→ **Page extract**
++++
BACKGROUND & AIMS: In treatment-naive patients mono-infected with genotype 1 chronic HCV, treatments with telaprevir/boceprevir (TVR/BOC)-based triple therapy are standard-of-care. However, more efficacious direct-acting antivirals (IFN-based new DAAs) are available and interferon-free (IFN-free) regimens are imminent (2015). METHODS: A mathematical model estimated quality-adjusted life years, cost and incremental cost-effectiveness ratios of (i) IFN-based new DAAs vs. TVR/BOC-based triple therapy; and (ii) IFN-based new DAAs initiation strategies, given that IFN-free regimens are imminent. The sustained virological response in F3-4/F0-2 was 71/89% with IFN-based new DAAs, 85/95% with IFN-free regimens, vs. 64/80% with TVR/BOC-based triple therapy. Serious adverse events leading to discontinuation were taken as: 0-0.6% with IFN-based new DAAs, 0% with IFN-free regimens, vs. 1-10% with TVR/BOC-based triple therapy. Costs were €60,000 for 12weeks of IFN-based new DAAs and two times higher for IFN-free regimens. RESULTS: Treatment with IFN-based new DAAs when fibrosis stage ⩾F2 is cost-effective compared to TVR/BOC-based triple therapy (€37,900/QALY gained), but not at F0-1 (€103,500/QALY gained). Awaiting the IFN-free regimens is more effective, except in F4 patients, but not cost-effective compared to IFN-based new DAAs. If we decrease the cost of IFN-free regimens close to that of IFN-based new DAAs, then awaiting the IFN-free regimen becomes cost-effective. CONCLUSIONS: Treatment with IFN-based new DAAs at stage ⩾F2 is both effective and cost-effective compared to TVR/BOC triple therapy. Awaiting IFN-free regimens and then treating regardless of fibrosis is more efficacious, except in F4 patients; however, the cost-effectiveness of this strategy is highly dependent on its cost.
++++
→ **Data extract**

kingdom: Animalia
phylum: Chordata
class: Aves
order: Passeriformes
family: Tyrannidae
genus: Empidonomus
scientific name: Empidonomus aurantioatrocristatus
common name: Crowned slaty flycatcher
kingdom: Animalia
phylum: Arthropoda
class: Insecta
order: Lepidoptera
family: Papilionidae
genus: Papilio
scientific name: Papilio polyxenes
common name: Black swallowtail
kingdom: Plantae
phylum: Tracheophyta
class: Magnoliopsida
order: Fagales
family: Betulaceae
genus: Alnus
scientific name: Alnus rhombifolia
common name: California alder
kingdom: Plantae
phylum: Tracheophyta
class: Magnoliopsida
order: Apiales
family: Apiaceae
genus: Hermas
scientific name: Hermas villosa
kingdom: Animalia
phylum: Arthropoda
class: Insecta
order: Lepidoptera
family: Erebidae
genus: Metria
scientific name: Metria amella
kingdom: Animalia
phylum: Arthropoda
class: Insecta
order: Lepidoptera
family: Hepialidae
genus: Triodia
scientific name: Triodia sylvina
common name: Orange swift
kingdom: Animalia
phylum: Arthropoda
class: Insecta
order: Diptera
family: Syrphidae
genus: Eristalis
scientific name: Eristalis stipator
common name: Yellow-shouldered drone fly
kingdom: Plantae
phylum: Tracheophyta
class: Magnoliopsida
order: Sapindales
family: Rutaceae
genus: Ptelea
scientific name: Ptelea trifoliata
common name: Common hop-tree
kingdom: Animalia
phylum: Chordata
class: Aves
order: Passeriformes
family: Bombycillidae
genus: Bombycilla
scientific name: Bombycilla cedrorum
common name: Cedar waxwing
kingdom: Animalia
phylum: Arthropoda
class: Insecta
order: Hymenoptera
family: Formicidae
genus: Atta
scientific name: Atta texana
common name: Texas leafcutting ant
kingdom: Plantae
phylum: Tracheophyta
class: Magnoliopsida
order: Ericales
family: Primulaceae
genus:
++++
→ **Task A**
Condense the paragraph of the HCV abstract that begins "BACKGROUND & AIMS: In treatment-naive patients" into a bulleted list, keeping its main facts.
→ **Task B**
According to the HCV abstract, what sustained virological response did IFN-free regimens achieve in F3-4 patients?
→ **Task C**
List every treatment approach that the HCV abstract compares.
The records are separate material and are not connected to the text.

→ **Final answer A**
- Setting: treatment-naive patients mono-infected with genotype 1 chronic HCV; TVR/BOC-based triple therapy is standard of care, IFN-based new DAAs are available, and IFN-free regimens are expected in 2015.
- Method: a mathematical model estimated QALYs, costs and incremental cost-effectiveness ratios for IFN-based new DAAs vs. TVR/BOC triple therapy, and for IFN-based new DAA initiation strategies given the coming IFN-free regimens.
- Sustained virological response (F3-4/F0-2): 71/89% with IFN-based new DAAs, 85/95% with IFN-free regimens, 64/80% with TVR/BOC triple therapy.
- Serious adverse events leading to discontinuation: 0-0.6% with IFN-based new DAAs, 0% with IFN-free regimens, 1-10% with TVR/BOC triple therapy.
- Costs: €60,000 for 12 weeks of IFN-based new DAAs; twice that for IFN-free regimens.
- Results: IFN-based new DAAs are cost-effective vs. TVR/BOC at fibrosis ⩾F2 (€37,900/QALY gained) but not at F0-1 (€103,500/QALY gained).
- Waiting for IFN-free regimens is more effective except in F4 patients, but not cost-effective unless their cost drops close to that of IFN-based new DAAs.
- Conclusion: IFN-based new DAAs at ⩾F2 are effective and cost-effective; the cost-effectiveness of waiting for IFN-free regimens depends heavily on their cost.

→ **Final answer B**
85%.

→ **Final answer C**
- TVR/BOC-based triple therapy (telaprevir/boceprevir)
- IFN-based new DAAs
- IFN-free regimens